When using the substitution \(x=\tan(\theta) \) where \(-\frac{\pi}{2} < \theta < \frac{\pi}{2} \text{,}\) we are regarding \(x \) as a function of \(\theta \text{.}\) The goal is to change the integrand to contain trigonometric functions so that a modified version of the Pythagorean Identity can be used. The version of the Pythagorean Identity we will use when simplifying after a tangent substitution is \(\tan^2(\theta) + 1 =\sec^2(\theta) \text{.}\) To achieve this goal, the integral will be changed to be in terms of the variable \(\theta\text{.}\) With this in mind, both \(x \) and \(dx \) will need to be changed. Starting from \(x=\tan(\theta) \text{,}\) take the derivative with respect to \(\theta \) to find that

\begin{equation*} \frac{dx}{d\theta}=\sec^2(\theta) . \end{equation*}

In other words, \(dx=\sec^2(\theta) \, d\theta \text{.}\) Now, change the original integral to be in terms of the variable \(\theta \text{:}\)

\begin{equation*} \int\frac{1}{1+x^2}\, dx=\int \frac{\sec^2(\theta)}{1+\tan^2(\theta)} \, d\theta \end{equation*}

Use a modified version of the Pythagorean Identity, \(1+\tan^2(\theta)=\sec^2(\theta)\) to simplify the denominator of the integrand:

\begin{equation*} \int \frac{\sec^2(\theta)}{1+\tan^2(\theta)} \, d\theta = \int\frac{\sec^2(\theta)}{\sec^2(\theta)} \, d \theta. \end{equation*}

The integrand can now be further simplified, and the remaining steps lead to a familar antiderivative:

\begin{align*} \int\frac{\sec^2(\theta)}{\sec^2(\theta)} \, d \theta&= \int 1 \, d \theta\\ &=\theta + C \end{align*}

While we have computed an antiderivative successfully, we aren't quite done yet because the answer is not written in terms of the original variable \(x \text{.}\) Rearrange the substitution equation \(x=\tan(\theta) \) to find that \(\theta=\arctan(x) \) and use this to turn \(\theta\) back into a function of \(x \text{.}\) Therefore,

\begin{equation*} \int\frac{1}{1+x^2} \, dx= \arctan(x) + C \end{equation*}
The style of substitution that was demonstrated in the previous example can be extended to help find more algebraic antiderivatives especially when the integrand contains \(a^2+u^2 \) where \(a \) is a real number and \(u \) is a variable.
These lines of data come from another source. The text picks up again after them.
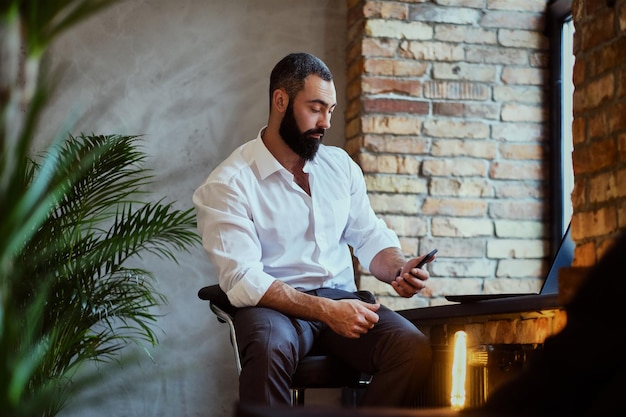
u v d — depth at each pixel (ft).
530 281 13.71
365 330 8.28
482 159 13.74
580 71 9.73
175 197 13.52
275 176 9.29
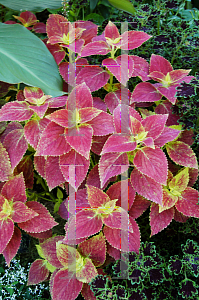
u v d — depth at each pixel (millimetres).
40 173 697
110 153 644
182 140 729
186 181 681
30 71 731
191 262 657
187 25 833
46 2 948
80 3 957
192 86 678
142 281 659
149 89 716
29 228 682
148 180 642
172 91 686
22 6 956
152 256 661
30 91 725
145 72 743
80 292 697
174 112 704
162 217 680
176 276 714
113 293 622
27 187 766
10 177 696
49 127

The changes that will be made to the substitution are necessary so that a modified the Pythagorean Identity can still be applied. The following examples will explore exactly what alterations should be made to the substitution \(x=\tan(\theta)\text{.}\)
Example5.66
  1. Use a trigonometric substitution to find the antiderivative

    \begin{equation*} \int \frac{1}{16 + x^2} \, dx \text{.} \end{equation*}
    Hint

    Try the substitution \(x=4\tan(\theta) \text{.}\)

    Answer
    \begin{equation*} \int \frac{1}{16 + x^2} \, dx=\frac{1}{4}\arctan\left(\frac{x}{4} \right) + C \end{equation*}
    Solution

    The denominator of the integrand can be written as \(4^2 + x^2 \) which is why we pick the substitution \(x=4\tan(\theta) \text{.}\) The extra factor of \(4 \) in front of \(\tan(\theta) \) is needed to use the modified the Pythagorean Identity in the process of simplifying the integrand. Since \(x=4\tan(\theta) \text{,}\) then \(x^2=16\tan^2(\theta) \) and \(dx=4\sec^2(\theta) d\theta\text{.}\) This implies that

    \begin{align*} \int \frac{1}{16 + x^2} \, dx &= \int \frac{4\sec^2(\theta)}{16 + 16\tan^2(\theta)} \, d \theta\\ &= 4\int \frac{\sec^2(\theta)}{16(1+\tan^2(\theta))} \, d\theta\\ &= \frac{4}{16}\int \frac{\sec^2(\theta)}{\sec^2(\theta)} \, d\theta\\ &= \frac{1}{4}\int 1 \, d\theta\\ &= \frac{1}{4} \theta + C\\ &= \frac{1}{4} \arctan\left(\frac{x}{4} \right) + C \end{align*}
  2. It's possible to find the answer to part (a) by using some algebra, a u-sub, and the antidifferentiation rule \(\int \frac{1}{1+u^2} \, du=\arctan(u) + C \text{.}\) Without using a trigonometric substitution, find the integral

    \begin{equation*} \int \frac{1}{16 + x^2} \, dx \text{.} \end{equation*}
    Hint

    Factor out 16 from the denominator; in other words,

    \begin{equation*} 16+x^2=16(1+x^2/16) \end{equation*}
    Answer
    \begin{equation*} \int \frac{1}{16 + x^2} \, dx=\frac{1}{4}\arctan\left(\frac{x}{4} \right) + C \end{equation*}
    Solution

    Factor out 16 from the denominator and rearrange it so that it is in the form \(a^2 + u^2 \text{:}\)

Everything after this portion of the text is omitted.